Des jeunes qui étaient dans la loge VIP en ont profité pour monter sur le podium et chercher à le toucher. S’en suit un brouhaha total, excédé par l’interruption, d’autres spectateurs ont commencé à jeter des projectiles : « Depuis l’annonce des VIP, des personnes ont alerté sur le fait que c’était une mauvaise idée, mais le Guinéen montre toujours qu’il connaît tout. L’incident d’hier vient des places VIP », ajoute un autre fan sur Facebook qui dit s’en être sorti avec des égratignures. Le comportement de certains agents de sécurité qui frappaient les fans avec des ceintures n’aurait également pas aidé à calmer la situation. Des jeunes frustrés sont, par la suite, montés sur le podium, pour abîmer la sonorisation et autre installations.
L’AGS, la main lourde ?
En décembre 2024, cette même structure avait invité en Guinée l’artiste Franco-congolais Tiakola. Là également, les choses ne s’étaient pas passées comme prévu. Les places VIP et VVIP ont généré une interruption avant même la fin du spectacle, sans oublier que la sonorisation était défaillante. Summum Prod s’était excusé, avant de promettre de rectifier le tir. Le cas Himra vient finalement écorcher un peu plus son image.

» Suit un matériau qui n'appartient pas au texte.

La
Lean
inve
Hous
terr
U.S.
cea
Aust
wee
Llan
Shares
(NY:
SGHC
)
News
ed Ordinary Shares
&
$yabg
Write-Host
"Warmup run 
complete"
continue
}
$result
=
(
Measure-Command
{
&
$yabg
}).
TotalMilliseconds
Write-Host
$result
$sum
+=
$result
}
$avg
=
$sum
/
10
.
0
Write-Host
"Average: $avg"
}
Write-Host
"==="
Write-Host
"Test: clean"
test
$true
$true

Les incidents du 5 avril ne sont pas restés sans conséquences pour les organisateurs. L’Agence guinéenne des spectacles (AGS) a décidé de sévir. Elle a suspendu Summum Prod de toute « activité de production ou d’organisation de spectacles sur l’ensemble du territoire guinéen, jusqu’à nouvel ordre.» L’AGS estime que la structure s’est rendue coupable d’un « non-respect manifeste des normes de sécurité encadrant l’organisation d’événements de grandes envergures.» Elle cite notamment l’absence de réunions préparatoires entre ses services, les organisateurs et les forces de sécurité. L’AGS peste particulièrement contre la proximité entre le public et le podium et la gestion du flux d’entrée au stade. Elle somme en outre Summum Prod de réparer tous les préjudices engendrés par ce désagrément.
La sanction a fait bondir le Collectif des jeunes acteurs et promoteurs culturels de la Guinée. La structure estime que le châtiment est disproportionné : « Bien que la sécurité soit une priorité incontournable, il est inacceptable qu’une jeune structure dynamique soit ainsi écartée sans accompagnement ni dialogue, alors qu’elle contribue activement à l’essor culturel de notre pays. Summum Prod est à l’origine d’événements majeurs.»

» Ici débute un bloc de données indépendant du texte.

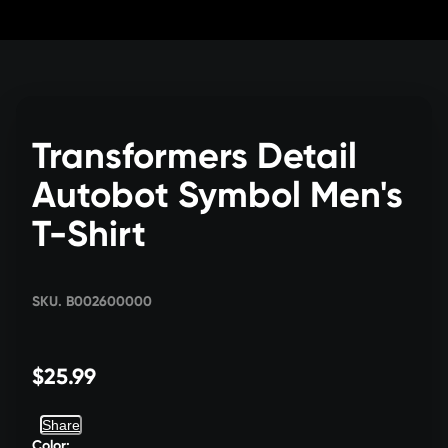
Skip
to
Content
Transformers Detail
Autobot Symbol Men's
T-Shirt
SKU. B002600000
$25.99
Share
Color:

Le collectif estime également que l’AGS a sa part de responsabilité dans ces incidents, d’autant plus qu’elle reconnaît l’absence de « réunions techniques préparatoires entre les forces de sécurité, les organisateurs et les services compétents.» Il appelle donc à la levée immédiate de la suspension de Summum Prod. Les responsables de Summum Prod, eux, jurent que l’AGS avait donné son OK après l’inspection des lieux le jour du concert. Ils voient dans cette sanction « une manipulation et un règlement de compte.»